If a company has multiple product or service lines, it's useful to know which business activities generate the most profit. To better understand its profitability, a business can segment its operations into divisions and calculate a profit margin for each one.
Identify the different divisions in the company. Divisions can be segmented by product line, sales territory, geographic region or individual store locations. For example, a clothing manufacturing company may divide its company by children's clothing and women's clothing.
Identify all the revenues that can be specifically attributed to each division. For example, the company may have booked net sales of $400,000 for children's clothing and $500,000 for women's clothing during the accounting period.
Determine the division's direct costs. According to AccountingTools.com, you can include a cost as a direct cost if any of the following applies:
- The manager or executive that oversees the segment had control over the expense.
- The cost varies directly with variances in revenues generated by the segment.
- If the division were to close, the expense would disappear.
For a children's clothing division, potential direct costs would include:
- Direct materials and cost of labor incurred to produce the clothing.
- Factory rent, utilities, property taxes, machine depreciation, factory supervisors and support staff salaries (assuming the factory is used exclusively for children's clothing).
- Any administrative or executive staff that spend 100 percent of their time on children's clothing.
- Marketing, shipping and sales commissions that were exclusively for children's clothing.
Some costs can't be directly attributed to a single division, yet each division still benefits from the expense. Using a cost allocation model, allocate shared expenses and overhead costs to each division. Examples would be CEO and administrative salaries, corporate office rent and business insurance. Costs can be assigned based on a number of factors, like the relative proportion of revenue each division brings in or the amount of time that executives dedicate to each division. For example, if the total compensation for the CEO is $400,000 annually and he estimates he spends about 10 percent of his time working on children's clothing, allocate $40,000 in costs to the children's clothing margin.

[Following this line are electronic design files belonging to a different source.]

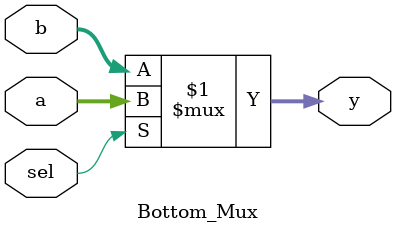
<source format=v>
`timescale 1ns / 1ps

module Bottom_Mux (
    output	wire	[4:0]	y,		// Output of Multiplexer
	input	wire	[4:0]	a,		// Input 1 of Multiplexer
							b,		// Input 0 of Multiplexer
    input	wire	        sel // Select Input
);

    assign	y = sel ? a : b;

endmodule

</source>
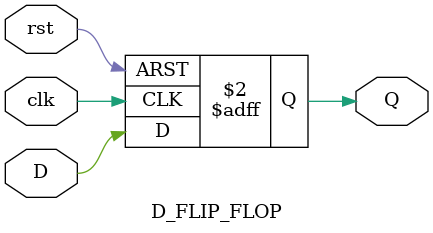
<source format=v>
module D_FLIP_FLOP(
    input  wire clk, rst, D,
    output reg  Q
);
    always @(posedge clk or posedge rst) begin
        if (rst)
            Q <= 1'b0;   // Reset
        else
            Q <= D;      // Capture D at clock edge
    end
endmodule

</source>
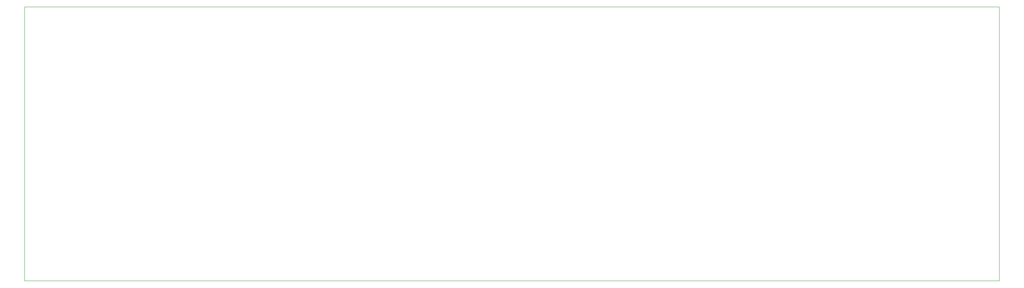
<source format=gbr>
G04 #@! TF.GenerationSoftware,KiCad,Pcbnew,5.0.2+dfsg1-1+deb10u1*
G04 #@! TF.CreationDate,2023-12-02T21:06:42-05:00*
G04 #@! TF.ProjectId,NixieClockV1,4e697869-6543-46c6-9f63-6b56312e6b69,rev?*
G04 #@! TF.SameCoordinates,Original*
G04 #@! TF.FileFunction,Profile,NP*
%FSLAX46Y46*%
G04 Gerber Fmt 4.6, Leading zero omitted, Abs format (unit mm)*
G04 Created by KiCad (PCBNEW 5.0.2+dfsg1-1+deb10u1) date Sat 02 Dec 2023 09:06:42 PM EST*
%MOMM*%
%LPD*%
G01*
G04 APERTURE LIST*
%ADD10C,0.150000*%
%ADD11C,0.200000*%
G04 APERTURE END LIST*
D10*
X60470000Y-435000000D02*
X60470000Y-565000000D01*
X522530000Y-435000000D02*
X522530000Y-565000000D01*
D11*
X60470000Y-565000000D02*
X522530000Y-565000000D01*
D10*
X60470000Y-435000000D02*
X522530000Y-435000000D01*
M02*

</source>
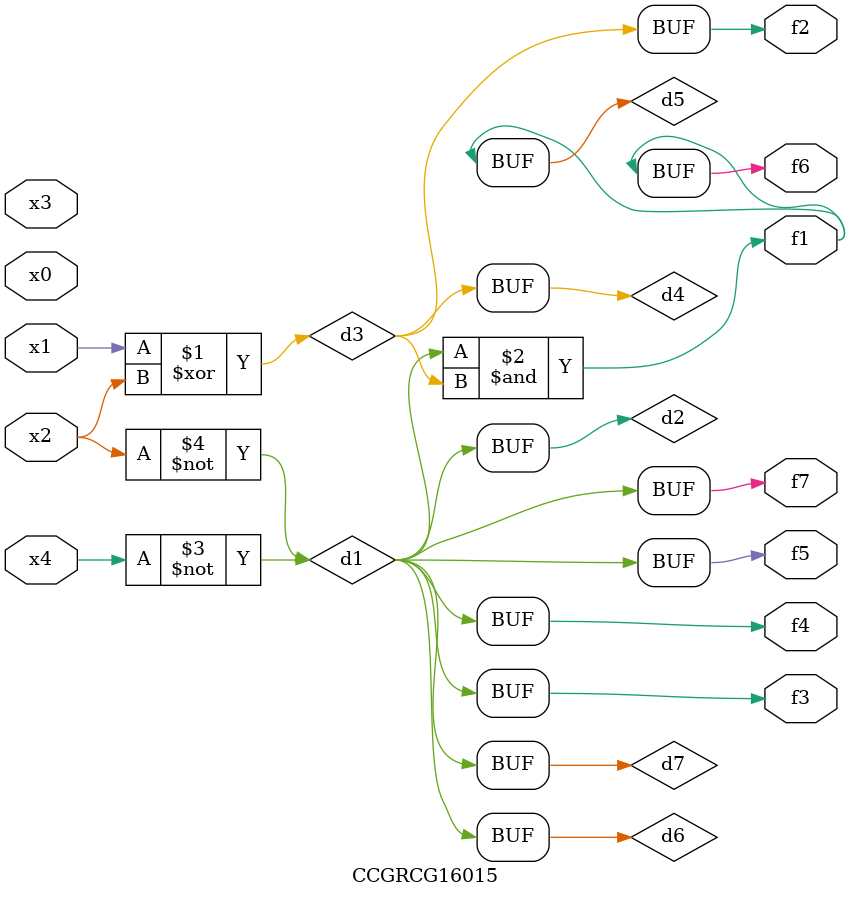
<source format=v>
module CCGRCG16015(
	input x0, x1, x2, x3, x4,
	output f1, f2, f3, f4, f5, f6, f7
);

	wire d1, d2, d3, d4, d5, d6, d7;

	not (d1, x4);
	not (d2, x2);
	xor (d3, x1, x2);
	buf (d4, d3);
	and (d5, d1, d3);
	buf (d6, d1, d2);
	buf (d7, d2);
	assign f1 = d5;
	assign f2 = d4;
	assign f3 = d7;
	assign f4 = d7;
	assign f5 = d7;
	assign f6 = d5;
	assign f7 = d7;
endmodule

</source>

To calculate the division's profit margin, divide its net income by its revenues. To find net income, subtract the division's direct costs and its portion of shared costs from direct revenues. For example, if the children's clothing line has revenues of $400,000, direct costs of $200,000 and its portion of shared costs is $100,000, then its net income is $100,000 and its profit margin is 25 percent ($100,000 divided by $400,000). This means that approximately 25 percent of the revenues that the division generates flow through to the company as income.